*QUESTIONS DE LECTURE*:
a - D'après l'extrait, qui signe la photographie du film ?
b - Expliquez, à partir de l'extrait, pourquoi la partition partagée par les deux acteurs est présentée comme triplement difficile.
c - Recopiez fidèlement le passage de l'extrait qui va de « Toujours coriace pour » à « la vie cinéphile. ».

Toujours coriace pour comprendre le pourquoi du béguin immédiat, j’ai visionné deux fois en une semaine Call Me By Your Name de Luca Guadagnino. La seconde fois j’y ai vu les critiques de ses détracteurs : trop long ce parcours amoureux, trop aimant cette famille tolérante, trop improbable cet écart d’âge et cette scène avec la pêche, trop irréaliste de long en large. Voir le trop n’est pas l’admettre face aux détracteurs. Le coeur a ses raisons que la raison ignore. Cette phrase bidon que le premier amour vous a sorti un jour n’a jamais été aussi vraie. J’ignore pourquoi ça marche sur certains, ça échoue sur d’ autres, ainsi va la vie cinéphile.

Le « ça marche » est faible, à côté de la plaque même. Call Me By Your Name  est à classer de loin dans la catégorie « les films de ma vie ». A la superbe photographie du Thaïlandais Sayombhu Mukdeeprom s’y accorde l’adaptation du roman d’André Ciman par James Ivory et la caméra de Luca Guadagnino, imprégnée de l’élégance d’un cinéma italien perdu et des parties de campagne et plus si affinités du très français Rohmer, fait TOUT le reste. Ce « reste » ne serait pas grand chose effectivement sans l’extrême qualité des deux acteurs qui crèvent l’écran à jeu égal… même si clairement Timothée Chalamet, nouvelle coqueluche du moment, vole de peu la vedette au grand Armie Hammer, repéré dans l'excellent Social Network de David Fincher. Tous les deux se partagent leur premier grand rôle de cinéma. Le partage d’une partition a priori triplement difficile : l’amour, le premier, entre deux hommes au début des années 80.

*DONNÉES FOURNIES*:

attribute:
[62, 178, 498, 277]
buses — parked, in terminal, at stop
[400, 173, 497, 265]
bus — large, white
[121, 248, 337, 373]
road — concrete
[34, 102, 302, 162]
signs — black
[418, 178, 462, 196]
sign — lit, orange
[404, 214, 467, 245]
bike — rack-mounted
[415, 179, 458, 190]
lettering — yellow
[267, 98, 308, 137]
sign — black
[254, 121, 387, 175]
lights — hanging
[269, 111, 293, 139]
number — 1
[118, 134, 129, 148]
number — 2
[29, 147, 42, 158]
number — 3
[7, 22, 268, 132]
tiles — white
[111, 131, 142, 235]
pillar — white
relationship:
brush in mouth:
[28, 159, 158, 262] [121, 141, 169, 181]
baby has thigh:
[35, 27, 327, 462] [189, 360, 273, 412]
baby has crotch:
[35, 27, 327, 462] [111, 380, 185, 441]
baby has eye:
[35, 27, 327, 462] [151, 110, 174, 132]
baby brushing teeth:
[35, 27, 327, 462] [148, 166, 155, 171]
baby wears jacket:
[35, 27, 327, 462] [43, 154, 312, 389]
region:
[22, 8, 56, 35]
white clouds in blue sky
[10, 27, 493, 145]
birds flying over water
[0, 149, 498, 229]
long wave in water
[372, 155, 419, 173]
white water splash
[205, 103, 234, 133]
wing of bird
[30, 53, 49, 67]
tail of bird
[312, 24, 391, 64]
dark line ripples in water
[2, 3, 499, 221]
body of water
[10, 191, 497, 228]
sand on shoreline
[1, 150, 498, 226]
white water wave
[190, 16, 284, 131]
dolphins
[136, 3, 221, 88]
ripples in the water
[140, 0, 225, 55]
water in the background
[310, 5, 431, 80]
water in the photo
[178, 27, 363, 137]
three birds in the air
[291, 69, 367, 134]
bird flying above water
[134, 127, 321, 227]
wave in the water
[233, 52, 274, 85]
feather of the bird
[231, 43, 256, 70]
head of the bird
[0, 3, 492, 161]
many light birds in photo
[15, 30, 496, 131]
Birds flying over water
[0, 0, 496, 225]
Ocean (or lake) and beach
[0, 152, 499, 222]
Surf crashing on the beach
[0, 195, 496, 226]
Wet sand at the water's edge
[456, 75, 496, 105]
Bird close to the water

--

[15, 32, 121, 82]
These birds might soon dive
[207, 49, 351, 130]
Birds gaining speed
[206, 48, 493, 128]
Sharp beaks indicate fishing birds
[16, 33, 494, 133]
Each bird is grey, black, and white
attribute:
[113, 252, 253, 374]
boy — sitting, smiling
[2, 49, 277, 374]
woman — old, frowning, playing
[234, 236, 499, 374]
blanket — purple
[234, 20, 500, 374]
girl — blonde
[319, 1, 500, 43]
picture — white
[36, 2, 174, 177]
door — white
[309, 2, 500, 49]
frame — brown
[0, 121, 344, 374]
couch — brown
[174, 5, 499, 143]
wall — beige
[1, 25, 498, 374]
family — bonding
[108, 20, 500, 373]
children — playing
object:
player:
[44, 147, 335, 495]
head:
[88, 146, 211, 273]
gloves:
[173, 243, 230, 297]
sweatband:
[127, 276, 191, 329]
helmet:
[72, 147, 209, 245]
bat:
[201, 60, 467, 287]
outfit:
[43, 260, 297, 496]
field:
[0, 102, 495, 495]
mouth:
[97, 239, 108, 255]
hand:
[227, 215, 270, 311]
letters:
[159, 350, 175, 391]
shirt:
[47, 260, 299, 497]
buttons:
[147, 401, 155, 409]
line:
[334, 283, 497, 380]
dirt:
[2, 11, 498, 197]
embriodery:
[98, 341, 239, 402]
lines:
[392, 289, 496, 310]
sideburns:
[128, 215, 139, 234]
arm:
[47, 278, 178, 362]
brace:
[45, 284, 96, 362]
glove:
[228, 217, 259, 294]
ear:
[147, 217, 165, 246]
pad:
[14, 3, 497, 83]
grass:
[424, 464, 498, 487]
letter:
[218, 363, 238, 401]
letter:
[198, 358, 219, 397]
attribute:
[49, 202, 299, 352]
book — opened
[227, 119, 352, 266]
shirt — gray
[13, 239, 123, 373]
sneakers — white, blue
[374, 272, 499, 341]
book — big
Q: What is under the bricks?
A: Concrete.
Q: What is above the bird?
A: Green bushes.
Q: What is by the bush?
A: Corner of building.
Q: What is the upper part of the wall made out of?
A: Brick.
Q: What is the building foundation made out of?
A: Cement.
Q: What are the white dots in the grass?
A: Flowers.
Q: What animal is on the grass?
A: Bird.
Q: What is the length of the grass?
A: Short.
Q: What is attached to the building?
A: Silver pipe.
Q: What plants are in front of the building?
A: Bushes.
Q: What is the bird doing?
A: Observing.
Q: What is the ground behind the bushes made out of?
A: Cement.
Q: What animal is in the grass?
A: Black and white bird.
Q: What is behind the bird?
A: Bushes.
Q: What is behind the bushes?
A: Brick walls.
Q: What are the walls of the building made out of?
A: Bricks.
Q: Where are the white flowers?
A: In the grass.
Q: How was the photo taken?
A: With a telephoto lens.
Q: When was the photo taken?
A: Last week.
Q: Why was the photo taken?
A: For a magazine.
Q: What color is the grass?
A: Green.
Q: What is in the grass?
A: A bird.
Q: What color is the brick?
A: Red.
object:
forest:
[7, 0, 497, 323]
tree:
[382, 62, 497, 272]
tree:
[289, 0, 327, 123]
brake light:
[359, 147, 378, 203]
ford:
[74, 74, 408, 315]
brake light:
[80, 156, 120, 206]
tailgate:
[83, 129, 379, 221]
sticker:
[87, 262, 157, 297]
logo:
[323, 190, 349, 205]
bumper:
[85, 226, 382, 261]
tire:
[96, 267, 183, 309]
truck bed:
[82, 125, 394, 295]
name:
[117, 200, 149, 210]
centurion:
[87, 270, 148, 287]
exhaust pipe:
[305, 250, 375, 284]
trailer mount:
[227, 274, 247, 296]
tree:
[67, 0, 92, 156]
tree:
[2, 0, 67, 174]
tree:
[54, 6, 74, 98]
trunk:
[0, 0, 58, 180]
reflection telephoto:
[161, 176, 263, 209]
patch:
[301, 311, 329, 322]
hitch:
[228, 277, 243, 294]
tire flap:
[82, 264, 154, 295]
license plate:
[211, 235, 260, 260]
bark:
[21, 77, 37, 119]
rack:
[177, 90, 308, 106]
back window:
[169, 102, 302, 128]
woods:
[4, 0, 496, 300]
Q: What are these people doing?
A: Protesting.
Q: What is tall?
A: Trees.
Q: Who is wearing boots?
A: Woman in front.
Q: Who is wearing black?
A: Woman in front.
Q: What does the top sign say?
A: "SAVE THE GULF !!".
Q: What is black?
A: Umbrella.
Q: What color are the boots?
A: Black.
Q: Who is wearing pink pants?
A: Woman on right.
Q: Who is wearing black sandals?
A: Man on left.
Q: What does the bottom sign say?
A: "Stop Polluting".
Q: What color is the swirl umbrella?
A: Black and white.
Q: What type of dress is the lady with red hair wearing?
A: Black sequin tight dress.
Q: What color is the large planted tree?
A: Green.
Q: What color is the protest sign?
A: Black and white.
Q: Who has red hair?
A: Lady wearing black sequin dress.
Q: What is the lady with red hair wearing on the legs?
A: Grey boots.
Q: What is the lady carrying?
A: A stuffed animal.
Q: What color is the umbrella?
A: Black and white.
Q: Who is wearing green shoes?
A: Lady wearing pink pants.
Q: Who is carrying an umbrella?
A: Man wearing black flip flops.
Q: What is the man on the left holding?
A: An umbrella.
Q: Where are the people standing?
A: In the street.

---

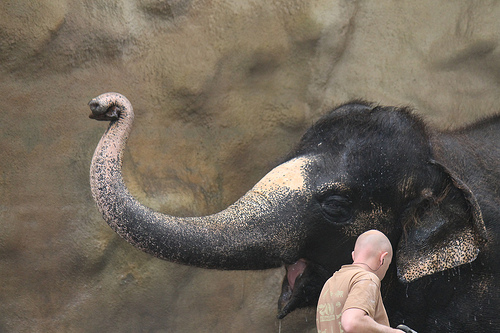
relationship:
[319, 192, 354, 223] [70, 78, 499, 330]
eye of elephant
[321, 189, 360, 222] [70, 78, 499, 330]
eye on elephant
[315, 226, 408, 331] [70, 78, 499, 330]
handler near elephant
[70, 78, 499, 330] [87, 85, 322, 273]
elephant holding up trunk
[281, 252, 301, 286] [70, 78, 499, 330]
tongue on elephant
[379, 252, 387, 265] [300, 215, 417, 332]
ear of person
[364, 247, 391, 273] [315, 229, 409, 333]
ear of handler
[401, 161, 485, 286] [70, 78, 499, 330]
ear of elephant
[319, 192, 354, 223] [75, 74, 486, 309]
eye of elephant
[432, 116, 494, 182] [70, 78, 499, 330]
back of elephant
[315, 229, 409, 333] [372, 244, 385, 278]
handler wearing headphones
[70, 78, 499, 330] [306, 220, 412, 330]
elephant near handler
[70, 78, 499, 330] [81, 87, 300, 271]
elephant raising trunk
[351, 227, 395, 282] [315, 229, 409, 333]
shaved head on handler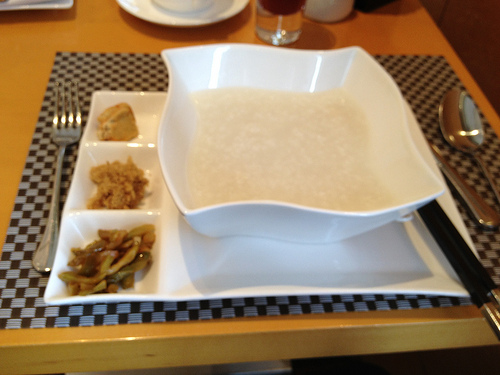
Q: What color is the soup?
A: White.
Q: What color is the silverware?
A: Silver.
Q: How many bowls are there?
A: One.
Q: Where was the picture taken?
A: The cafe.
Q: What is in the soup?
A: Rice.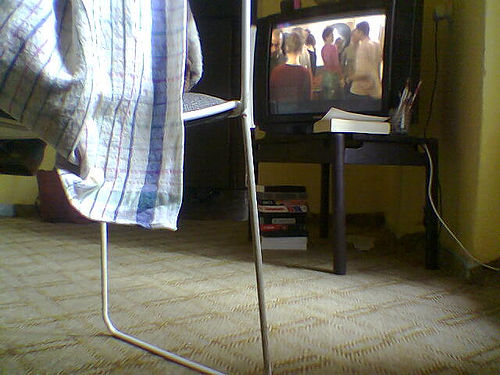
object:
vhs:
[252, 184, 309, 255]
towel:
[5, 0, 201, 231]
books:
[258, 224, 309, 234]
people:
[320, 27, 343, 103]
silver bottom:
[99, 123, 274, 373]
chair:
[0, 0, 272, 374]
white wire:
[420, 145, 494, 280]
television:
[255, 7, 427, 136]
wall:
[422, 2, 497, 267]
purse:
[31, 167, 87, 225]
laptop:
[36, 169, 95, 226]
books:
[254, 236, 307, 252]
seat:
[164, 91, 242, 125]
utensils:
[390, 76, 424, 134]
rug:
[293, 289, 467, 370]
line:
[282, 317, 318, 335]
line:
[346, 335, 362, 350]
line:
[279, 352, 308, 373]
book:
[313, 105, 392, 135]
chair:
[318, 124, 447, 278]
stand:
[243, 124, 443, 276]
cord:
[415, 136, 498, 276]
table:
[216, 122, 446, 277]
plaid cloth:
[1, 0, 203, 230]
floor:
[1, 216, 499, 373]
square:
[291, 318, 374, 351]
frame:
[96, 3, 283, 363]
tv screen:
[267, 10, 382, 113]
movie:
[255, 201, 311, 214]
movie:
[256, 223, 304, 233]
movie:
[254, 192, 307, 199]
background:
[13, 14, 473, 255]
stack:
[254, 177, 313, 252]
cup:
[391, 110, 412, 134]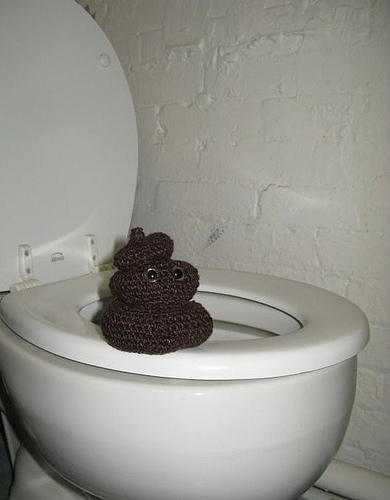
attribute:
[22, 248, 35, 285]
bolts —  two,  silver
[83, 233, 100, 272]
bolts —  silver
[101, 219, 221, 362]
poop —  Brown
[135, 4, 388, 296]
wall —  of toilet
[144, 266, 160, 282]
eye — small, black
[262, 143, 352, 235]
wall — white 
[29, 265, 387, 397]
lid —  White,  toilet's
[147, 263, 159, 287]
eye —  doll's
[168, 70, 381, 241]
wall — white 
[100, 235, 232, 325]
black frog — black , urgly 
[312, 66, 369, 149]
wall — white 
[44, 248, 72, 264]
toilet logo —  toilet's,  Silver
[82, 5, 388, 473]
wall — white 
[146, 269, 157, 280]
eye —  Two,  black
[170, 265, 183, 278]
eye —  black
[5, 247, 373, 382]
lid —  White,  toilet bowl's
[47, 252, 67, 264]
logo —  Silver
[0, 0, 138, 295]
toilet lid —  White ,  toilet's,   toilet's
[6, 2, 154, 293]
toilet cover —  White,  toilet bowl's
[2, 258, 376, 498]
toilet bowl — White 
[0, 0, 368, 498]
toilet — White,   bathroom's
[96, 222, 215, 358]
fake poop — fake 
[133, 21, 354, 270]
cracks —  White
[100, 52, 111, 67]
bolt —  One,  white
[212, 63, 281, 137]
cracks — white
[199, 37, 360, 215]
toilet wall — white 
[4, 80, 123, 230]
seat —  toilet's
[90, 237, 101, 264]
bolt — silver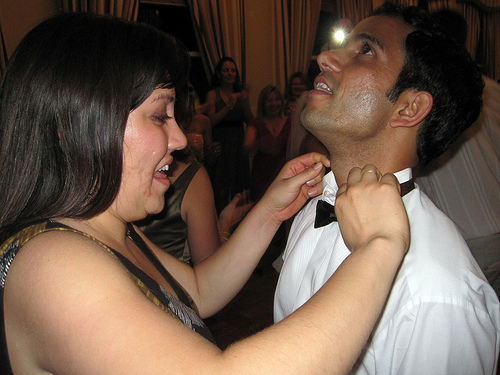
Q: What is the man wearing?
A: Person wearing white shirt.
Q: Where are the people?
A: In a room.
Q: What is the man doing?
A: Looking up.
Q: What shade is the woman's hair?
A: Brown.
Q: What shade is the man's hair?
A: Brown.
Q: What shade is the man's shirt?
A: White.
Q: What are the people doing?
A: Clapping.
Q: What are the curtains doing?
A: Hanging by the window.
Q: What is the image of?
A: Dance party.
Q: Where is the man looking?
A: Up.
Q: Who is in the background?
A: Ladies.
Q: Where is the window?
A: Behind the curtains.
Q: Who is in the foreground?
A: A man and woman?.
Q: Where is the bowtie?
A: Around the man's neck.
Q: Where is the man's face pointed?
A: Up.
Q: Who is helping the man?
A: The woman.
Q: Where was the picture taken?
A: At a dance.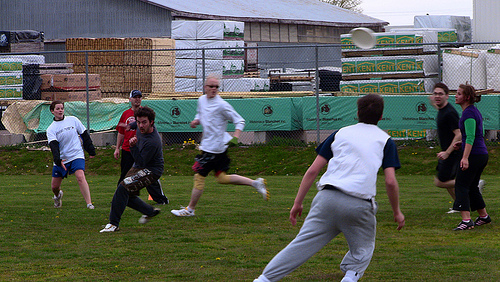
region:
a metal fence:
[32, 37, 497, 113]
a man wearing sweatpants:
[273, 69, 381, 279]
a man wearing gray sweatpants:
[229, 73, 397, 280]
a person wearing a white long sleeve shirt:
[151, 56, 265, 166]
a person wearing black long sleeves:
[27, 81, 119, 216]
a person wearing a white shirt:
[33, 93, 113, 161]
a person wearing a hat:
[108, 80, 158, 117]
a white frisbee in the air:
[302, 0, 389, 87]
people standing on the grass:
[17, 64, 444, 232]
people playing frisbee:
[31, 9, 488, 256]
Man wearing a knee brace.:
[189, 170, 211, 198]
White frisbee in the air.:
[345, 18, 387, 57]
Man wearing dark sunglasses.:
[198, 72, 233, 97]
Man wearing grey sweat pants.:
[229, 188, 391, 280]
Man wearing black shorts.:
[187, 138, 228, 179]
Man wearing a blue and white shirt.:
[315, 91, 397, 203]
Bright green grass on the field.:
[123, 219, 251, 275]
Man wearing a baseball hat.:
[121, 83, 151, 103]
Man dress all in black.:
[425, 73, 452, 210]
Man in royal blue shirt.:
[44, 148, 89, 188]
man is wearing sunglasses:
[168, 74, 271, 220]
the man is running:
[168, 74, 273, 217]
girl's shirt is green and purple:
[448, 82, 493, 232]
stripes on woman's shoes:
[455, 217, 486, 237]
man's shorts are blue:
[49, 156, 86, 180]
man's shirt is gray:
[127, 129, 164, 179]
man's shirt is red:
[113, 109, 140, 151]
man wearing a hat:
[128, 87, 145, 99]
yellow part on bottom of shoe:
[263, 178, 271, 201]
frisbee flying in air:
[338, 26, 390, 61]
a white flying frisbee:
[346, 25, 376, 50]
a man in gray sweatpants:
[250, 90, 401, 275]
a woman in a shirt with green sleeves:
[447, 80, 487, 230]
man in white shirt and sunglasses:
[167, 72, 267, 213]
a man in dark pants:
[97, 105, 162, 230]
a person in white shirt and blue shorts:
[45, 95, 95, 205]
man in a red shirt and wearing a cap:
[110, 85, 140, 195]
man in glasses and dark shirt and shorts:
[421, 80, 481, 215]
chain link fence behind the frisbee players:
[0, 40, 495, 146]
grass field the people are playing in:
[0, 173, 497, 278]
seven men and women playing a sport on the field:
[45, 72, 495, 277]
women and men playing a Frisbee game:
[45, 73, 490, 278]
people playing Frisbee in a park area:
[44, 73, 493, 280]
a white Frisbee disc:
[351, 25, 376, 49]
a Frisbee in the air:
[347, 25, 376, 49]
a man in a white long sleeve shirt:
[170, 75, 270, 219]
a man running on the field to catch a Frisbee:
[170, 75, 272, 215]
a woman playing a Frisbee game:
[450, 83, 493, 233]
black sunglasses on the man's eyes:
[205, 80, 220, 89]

*RÉSULTATS DE L'EXERCICE*:
a - Le Thaïlandais Sayombhu Mukdeeprom.

b - Elle porte sur l'amour, sur le premier amour, et sur un amour entre deux hommes au début des années 80.

c -
Toujours coriace pour comprendre le pourquoi du béguin immédiat, j’ai visionné deux fois en une semaine Call Me By Your Name de Luca Guadagnino. La seconde fois j’y ai vu les critiques de ses détracteurs : trop long ce parcours amoureux, trop aimant cette famille tolérante, trop improbable cet écart d’âge et cette scène avec la pêche, trop irréaliste de long en large. Voir le trop n’est pas l’admettre face aux détracteurs. Le coeur a ses raisons que la raison ignore. Cette phrase bidon que le premier amour vous a sorti un jour n’a jamais été aussi vraie. J’ignore pourquoi ça marche sur certains, ça échoue sur d’ autres, ainsi va la vie cinéphile.